Do you think Peter Ellis was guilty?

Anonymous said...

What's that got to do with the price of fish?

Anonymous said...

It's a shame that hard evidence is ignored, while hearsay whispers are listened to. The Lanient thing was a cook-up by the defence, as they had no other defence except for lies and spin. Don't be so gullable. Being a feminist should not make one brain dead.

Jeff said...

Wow I've never met someone who actually believes David Bain is innocent. I was sure the only people who believed him were his groupies, Karam and a couple of sleepy jurors!

Mikaere Curtis said...

I looks to me that Laniet's abuse was a concoction of the the defence. They did not have her reputation in mind, they were simply trying to defend someone who was, on the balance of probabilties at least, guilty of murder.

And it appears they stooped as low as alleging incest, not because they had proof that it happened, but because it was the best available course of action.

here were other points that annoyed me. mr bruce, for example, used evidence of photographs and video clips from laniet's childhood in which, he said, there was nothing "to suggest a family hiding a dark secret".

Mikaere Curtis said...

I agree that showing a happy family photo is a crap way to assert a lack of incest or other abuse.

Given that the facts point so strongly towards David, I think the whole Laniet aspect is more likely to be a defence notion than reality.

stargazer said...

haven't read up on the peter ellis thing enough to be able to give you an opiniion sanctuary, and like the anon following you said, hardly relevant to anything i wrote.

re the incest thing being a cook-up, from what i understand, there was more than 1 person that she told about this. there isn't any proof as such, but the reasons given by the journalists i've written about to say it never happened, well they just seem too full of "women make shit like this up all the time, and see, she lied about something else so this can't possibly be true either". that's just crap reasoning to me. if either of them or anyone else could prove that all the witnesses on this matter were lying, and would probably have to be colluding in their false testimony, then i'd write it off as a "cook-up". but that hasn't yet happened.

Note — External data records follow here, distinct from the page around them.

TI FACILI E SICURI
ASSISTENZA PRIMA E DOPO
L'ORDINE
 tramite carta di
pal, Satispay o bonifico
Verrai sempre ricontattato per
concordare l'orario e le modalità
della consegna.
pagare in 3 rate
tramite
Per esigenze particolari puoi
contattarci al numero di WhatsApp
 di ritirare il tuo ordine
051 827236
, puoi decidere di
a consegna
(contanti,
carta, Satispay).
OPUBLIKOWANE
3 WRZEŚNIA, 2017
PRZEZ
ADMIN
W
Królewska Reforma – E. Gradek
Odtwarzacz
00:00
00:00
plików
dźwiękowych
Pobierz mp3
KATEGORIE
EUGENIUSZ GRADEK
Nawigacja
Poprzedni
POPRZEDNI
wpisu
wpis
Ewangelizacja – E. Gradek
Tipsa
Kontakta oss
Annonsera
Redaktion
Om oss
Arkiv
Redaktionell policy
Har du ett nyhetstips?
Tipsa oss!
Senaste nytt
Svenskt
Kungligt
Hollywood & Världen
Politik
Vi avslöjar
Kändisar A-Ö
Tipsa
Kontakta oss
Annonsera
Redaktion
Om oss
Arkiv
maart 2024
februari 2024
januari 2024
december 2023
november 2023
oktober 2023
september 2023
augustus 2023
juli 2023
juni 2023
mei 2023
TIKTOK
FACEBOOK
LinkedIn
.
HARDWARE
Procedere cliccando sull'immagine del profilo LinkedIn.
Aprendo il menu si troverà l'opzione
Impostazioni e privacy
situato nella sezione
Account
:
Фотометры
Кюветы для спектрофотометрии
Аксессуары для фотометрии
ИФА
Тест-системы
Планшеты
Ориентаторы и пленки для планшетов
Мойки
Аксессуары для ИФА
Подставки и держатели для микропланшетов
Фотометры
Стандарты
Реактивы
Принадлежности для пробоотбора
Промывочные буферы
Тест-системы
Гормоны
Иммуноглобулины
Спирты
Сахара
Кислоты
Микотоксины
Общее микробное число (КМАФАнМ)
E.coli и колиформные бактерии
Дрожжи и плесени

to me, the question of david bain's guilt doesn't hinge on the incest question anyway. it's the forensic evidence that should have been enough to convict him. so i don't see the point of painting laniet in the way she has been.

Susanna H. said...

Stargazer, a fascinating blog.
I agree with you regarding Laniet, and suspect there was a lot more going on for this poor lost soul, than what came out at the trials. Well adjusted and happy young girls don't become prostitutes

I note you think David is guilty based on the evidence. I hope you will take the time to read Joe Karam's new book, Trial by Ambush, not for his opinion, but for the factual evidence from the Crown (so not even his own) that proves the fingerprints etc were not in blood, and so on.

The Bain murders/suicide are widly discussed in NZ, everyone seems to have an opinion. The media representation of the case has almost been as shocking as the police investigation of it.

People find it hard to believe an seemingly ordinary family could end up with one of them committing such a crime. I believe most try to deny it is Robin because they see much of their own lives in him. Many of us ignore a struggling neighbour, a friend, a relation, just as Robin's did. It is not nice to think that what happened to the Bain's, could happen in our own family. It's easier to say David was a psychopath, and distance ourselves. Unfortunately, David has been extensively tested and isn't a psychopath (not unfortunate for him though!), which takes us back to an ordinary family living in ordinary suburbia - and brings it all a little closer to us.